A PIONEERING drug rehabilitation scheme is to be scrapped at a Portland prison.

Five jobs will be lost at HMP The Verne when the Addiction Rehabilitation Centre moves to Dartmoor later this year.

Staff said they have been told they must move with the scheme or face redundancy.

One insider said: "The counsellors who work on the programme are gutted. One or two are going to go to Dartmoor but the others have already settled down here and will essentially be made redundant. They've got family and lives here. The programme has been run here for about five years but over the last few years they've put stricter and stricter criteria on inmates allowed to do it. "You're not allowed to do it if you've got escape attempts on your record. You're not allowed to do it if you've had a positive drug test in prison. You're not allowed to do it if you've got drug dealing on your record.

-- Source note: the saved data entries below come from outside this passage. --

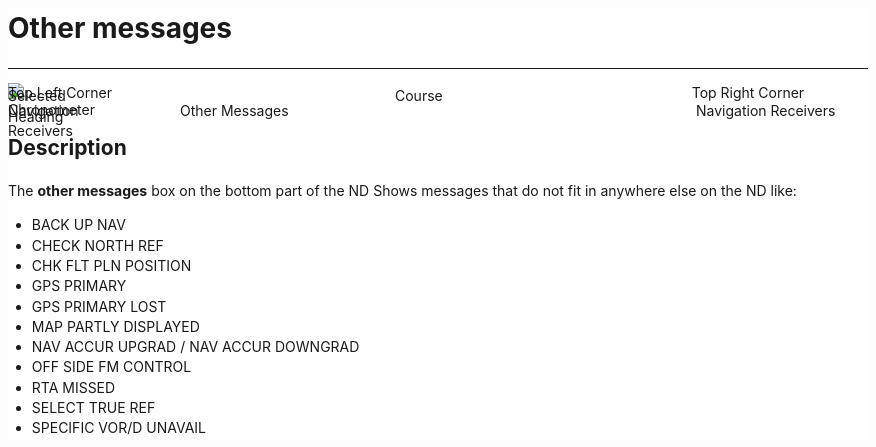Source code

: <link rel="stylesheet" href="../../../../stylesheets/nd-interactive.css">

# Other messages
---

<div style="position: relative;">
    <img src="/pilots-corner/assets/a32nx-briefing/nd/nd.png" style="width: 100%; height: auto;">
    <a href="/pilots-corner/a32nx-briefing/nd/tpl/">               <div class="imagemap" style="visibility: visible; position: absolute; left:     0%; top:     0%; width:   17.5%; height: 8%;"><span class="imagemapname">Top Left Corner</span></div></a>
    <a href="/pilots-corner/a32nx-briefing/nd/tpr/">               <div class="imagemap" style="visibility: visible; position: absolute; left:     79.5%; top:     0%; width:   20.5%; height: 13%;"><span class="imagemapname">Top Right Corner</span></div></a>
    <a href="/pilots-corner/a32nx-briefing/nd/crs/">               <div class="imagemap" style="position: absolute; left: 45%; top: 16.5%; width: 10.25%; height: 70%;"><span class="imagemapname">Course</span></div></a>
    <a href="/pilots-corner/a32nx-briefing/nd/sel-heading/">       <div class="imagemap" style="position: absolute; left:     0%; top: 18%; width: 9.5%; height: 7.5%;"><span class="imagemapname">Selected Heading</span></div></a>
    <a href="/pilots-corner/a32nx-briefing/nd/other-msg/">         <div class="imagemap highlighted" style="position: absolute; left: 20%; top: 89%; width: 60%; height: 9%;"><span class="imagemapname">Other Messages</span></div></a>
    <a href="/pilots-corner/a32nx-briefing/nd/chrono/">            <div class="imagemap" style="position: absolute; left:     0%; top: 81.5%; width: 14%; height: 4.5%;"><span class="imagemapname">Chronometer</span></div></a>
    <a href="/pilots-corner/a32nx-briefing/nd/nav-receivers/">     <div class="imagemap" style="position: absolute; left:     0%; top: 87.00%; width: 16.00%; height: 12%;"><span class="imagemapname">Navigation Receivers</span></div></a>
    <a href="/pilots-corner/a32nx-briefing/nd/nav-receivers/">     <div class="imagemap" style="position: absolute; left:     80%; top: 87.00%; width: 19.00%; height: 12%;"><span class="imagemapname">Navigation Receivers</span></div></a>
</div>

## Description

The **other messages** box on the bottom part of the ND Shows messages that do not fit in anywhere else on the ND like:

- BACK UP NAV
- CHECK NORTH REF
- CHK FLT PLN POSITION
- GPS PRIMARY 
- GPS PRIMARY LOST
- MAP PARTLY DISPLAYED
- NAV ACCUR UPGRAD / NAV ACCUR DOWNGRAD
- OFF SIDE FM CONTROL
- RTA MISSED
- SELECT TRUE REF
- SPECIFIC VOR/D UNAVAIL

"That excludes about every prisoner here. The programme only has about 12 or 13 people on it at the moment and there's spaces for about 25. I don't understand why they can't have one at Dartmoor and one here.

"The inmates are gutted too. Since the programme was brought in it was judged the number one for rehabilitation in the country and last year it was third-best.

"I mean, 90 per cent of clients are clean after it."

A prison spokeswoman said: "We no longer hold prisoners at the Verne who would benefit from the programme.

"Since January 2006 the strict reception criteria has reduced dramatically the number of prisoners needing the level of support provided by the programme.

"Prisoners are still going through the programme so it's due to close later this year.

"Sixty prisoners per year have gone through the six-month programme based on total abstinence and therapeutic group work."

Avon and Wiltshire Partnership Trust, which runs the scheme, declined to comment on the closure.